- Citizenship: British
- Education: University of Cambridge
- Occupation: Aerodynamics engineer
- Employer: PhysicsX
- Title: Delivery consultant

= David Wheater (engineer) =

British engineer

David Wheater is a British Formula One and aerodynamics engineer. He is currently working as a consultant for PhysicsX and previously served as Technical Director - Aerodynamics and Head of Aerodynamics for Alpine F1 Team and Williams Racing respectively.

==Career==
Wheater began his motorsport career after graduating in Aeronautical Engineering from the University of Cambridge, joining the Enstone-based Benetton Formula in 2000 as an Aerodynamicist. After the team transitioned into Renault F1 Team, Wheater was promoted to Aerodynamics Team Leader in 2003 working on one of two aerodynamic development groups alongside Nicolas Hennel. He played a key role in the team's aerodynamic development during its championship-winning period in the mid-2000s. In 2006, Wheater was promoted Deputy Head of Aerodynamics, a position he held until 2013, overseeing major aerodynamic programmes and the integration of wind tunnel and CFD development across the team.
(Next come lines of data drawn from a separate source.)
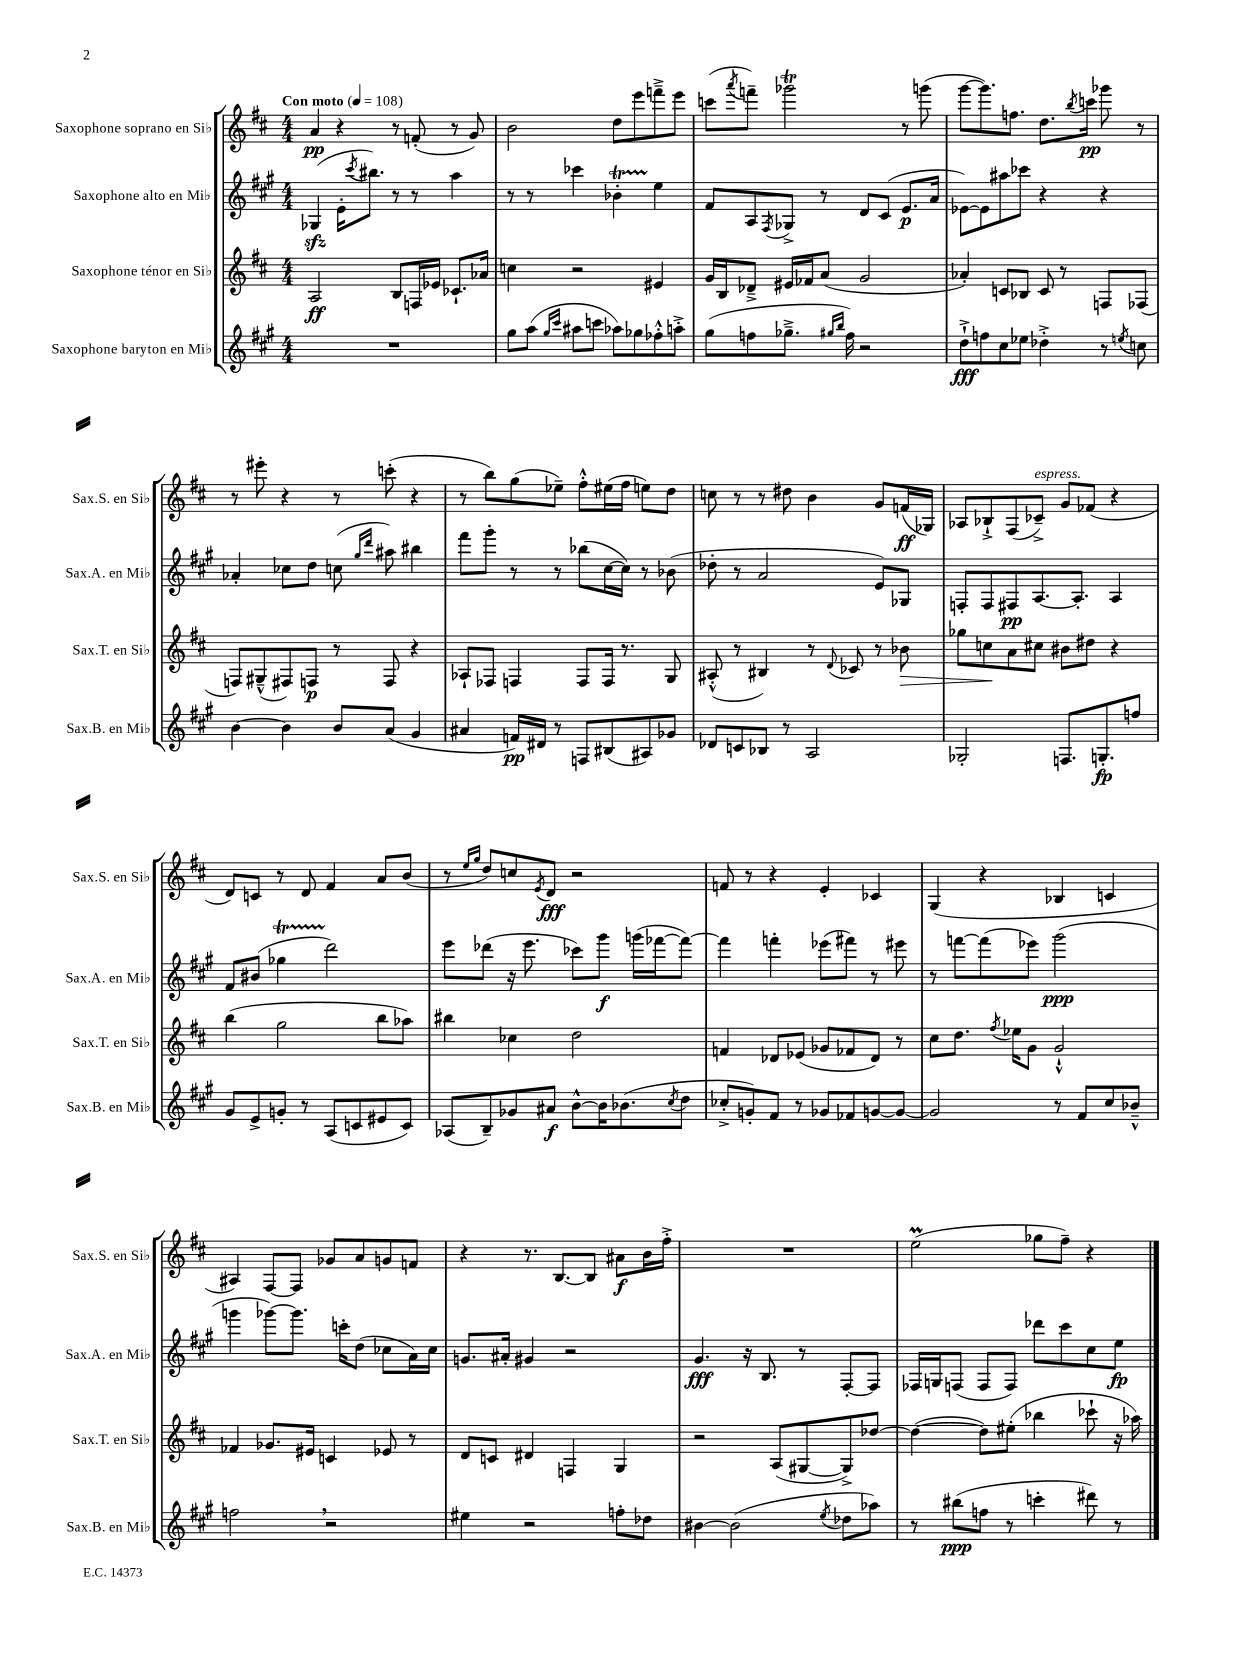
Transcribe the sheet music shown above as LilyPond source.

<<
\new StaffGroup <<
\new Staff = "s0" \with { instrumentName = "Saxophone soprano en Sib" shortInstrumentName = "Sax.S. en Sib" } {
    \clef treble \key d \major \numericTimeSignature \time 4/4 \tempo "Con moto" 4 = 108
    a'4\pp r4 r8 f'8-.( r8 g'8) |
    b'2 d''8 e'''8 f'''8---> e'''8 |
    c'''8( \acciaccatura { a'''8 } f'''8--) ges'''2\trill r8 g'''8( |
    g'''8~ g'''8.) f''8. d''8. \acciaccatura { b''8 } c'''16\pp ges'''8 r8 |
    r8 eis'''8-. r4 r8 c'''8-.( r4 |
    r8 b''8) g''8( ees''8--) fis''8-.-^ eis''16( fis''16 e''8) d''8 |
    c''8 r8 r8 dis''8 b'4 g'8 f'16\ff( ges16) |
    aes8 bes8-!-> fis8( ces'8--->^\markup { \italic "espress." }) g'8 fes'8( r4 |
    d'8) c'8 r8 d'8 fis'4 a'8 b'8( |
    r8 \grace { e''16 g''16 } d''8) c''8 \acciaccatura { e'8 } d'8\fff r2 |
    f'8 r8 r4 e'4-. ces'4 |
    g4( r4 bes4 c'4 |
    ais4) fis8~ fis8 ges'8 a'8 g'8 f'8 |
    r4 r8. b8.~ b8 ais'8\f b'16 fis''16-.-> |
    R1 |
    e''2\prall( ges''8 fis''8--) r4 \bar "|." |
}
\new Staff = "s1" \with { instrumentName = "Saxophone alto en Mib" shortInstrumentName = "Sax.A. en Mib" } {
    \clef treble \key a \major \numericTimeSignature \time 4/4
    ges4\sfz( e'16-. \acciaccatura { cis'''8 } bis''8.) r8 r8 a''4 |
    r8 r8 ces'''4 bes'4-.\startTrillSpan e''4\stopTrillSpan |
    fis'8 a8 \acciaccatura { fis8 } ges8-> r8 d'8 cis'8( e'8.\p a'16 |
    ees'8~) ees'8 ais''8 ces'''8 r4 r4 |
    aes'4-. ces''8 d''8 c''8( \grace { gis''16 d'''16 } ais''8) bis''4 |
    fis'''8 gis'''8-. r8 r8 bes''8( cis''16~ cis''16) r8 bes'8( |
    des''8-. r8 a'2 e'8) ges8 |
    f8-. f8 fis8\pp a8.~ a8.-. a4 |
    fis'8 bis'8( ges''4\startTrillSpan d'''2\stopTrillSpan) |
    e'''8 des'''8( r16 e'''8. ces'''8) gis'''8\f g'''16( fes'''16~ fes'''8~) |
    fes'''4 f'''4-. ees'''8( fis'''8) r8 eis'''8 |
    r8 f'''8~ f'''8( ees'''8) gis'''2\ppp( |
    g'''4 ges'''8~) ges'''8. c'''16-. d''8( ces''8 a'16) ces''16 |
    g'8. ais'16-. gis'4 r2 |
    gis'4.\fff r16 b8. r8 fis8~-. fis8 |
    fes16 g16 f8( f8 f8) des'''8 cis'''8 cis''8 e''8\fp \bar "|." |
}
\new Staff = "s2" \with { instrumentName = "Saxophone ténor en Sib" shortInstrumentName = "Sax.T. en Sib" } {
    \clef treble \key d \major \numericTimeSignature \time 4/4
    a2\ff b8 f16 ees'16 ces'8.-! aes'16 |
    c''4 r2 eis'4 |
    g'16 b16 des'8---> eis'16 fes'16 a'8( g'2 |
    aes'4-.) c'8 bes8 c'8 r8 f8 fes8( |
    f8) gis8---^( fis8) f8\p r8 f8 r4 |
    aes8-! fes8 f4 f8 f16 r8. g8 |
    ais8-.-^( r8 bis4) r8 \appoggiatura { d'8 } ces'8 r8 bes'8\> |
    ges''8 c''8\! a'8 cis''8 bis'8 dis''8 r4 |
    b''4( g''2 b''8 aes''8) |
    bis''4 ces''4 d''2 |
    f'4 des'8 ees'8( ges'8 fes'8 des'8) r8 |
    cis''8 d''8. \acciaccatura { fis''8 } ees''16 g'8 g'2-!-^ |
    fes'4 ges'8. eis'16 c'4 ees'8 r8 |
    d'8 c'8 dis'4 f4 g4 |
    r2 a8( gis8~ gis8->) des''8~ |
    des''4~( des''8) eis''8-.( bes''4 ces'''8-! r16 aes''16) \bar "|." |
}
\new Staff = "s3" \with { instrumentName = "Saxophone baryton en Mib" shortInstrumentName = "Sax.B. en Mib" } {
    \clef treble \key a \major \numericTimeSignature \time 4/4
    R1 |
    gis''8 a''8( \grace { gis''16 cis'''16 } ais''8 c'''8 aes''8) ges''8 fes''8-.-^ a''8-.-> |
    gis''8( f''8 ges''8.---> \grace { gis''16 b''16 } f''16) r2 |
    d''8-!->\fff f''8 cis''8 ees''8 des''4-.-> r8 \acciaccatura { e''8 } c''8 |
    b'4~ b'4 b'8 a'8( gis'4 |
    ais'4 f'16\pp) dis'16 r8 f8 bis8( ais8) ges'8 |
    des'8 c'8 bes8 r8 a2 |
    ges2-. f8. g8.-.\fp f''8 |
    gis'8 e'8-> g'8-. r8 a8( c'8 eis'8 c'8) |
    aes8( b8--) ges'8 ais'8\f b'8~-^ b'16 bes'8.( \acciaccatura { cis''8 } d''8 |
    ces''8-.-> g'8-.) fis'8 r8 ges'8 fes'8 g'8~ g'8~ |
    g'2 r8 fis'8 cis''8 bes'8---^ |
    f''2 \breathe r2 |
    eis''4 r2 f''8-. des''8 |
    bis'4~ bis'2( \acciaccatura { e''8 } des''8 aes''8) |
    r8 bis''8\ppp( f''8 r8 c'''4-. dis'''8) r8 \bar "|." |
}
>>
>>
\layout { \context { \Score \remove "Bar_number_engraver" } }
Seeking a new challenge, Wheater later joined Williams Racing in December 2013 as Head of Aerodynamic Performance. In 2018, he was promoted to Aerodynamics Director, leading the department through a period of organisational restructuring, new ownership, and significant technical investment. He remained in the role until January 2023, having spent over nine years with the team.

In September 2023, Wheater joined Alpine F1 Team as Principal Aerodynamicist, before being promoted to Technical Director – Aerodynamics in March 2024. In August 2025, he moved to PhysicsX, a technology company specialising in AI-driven engineering and simulation.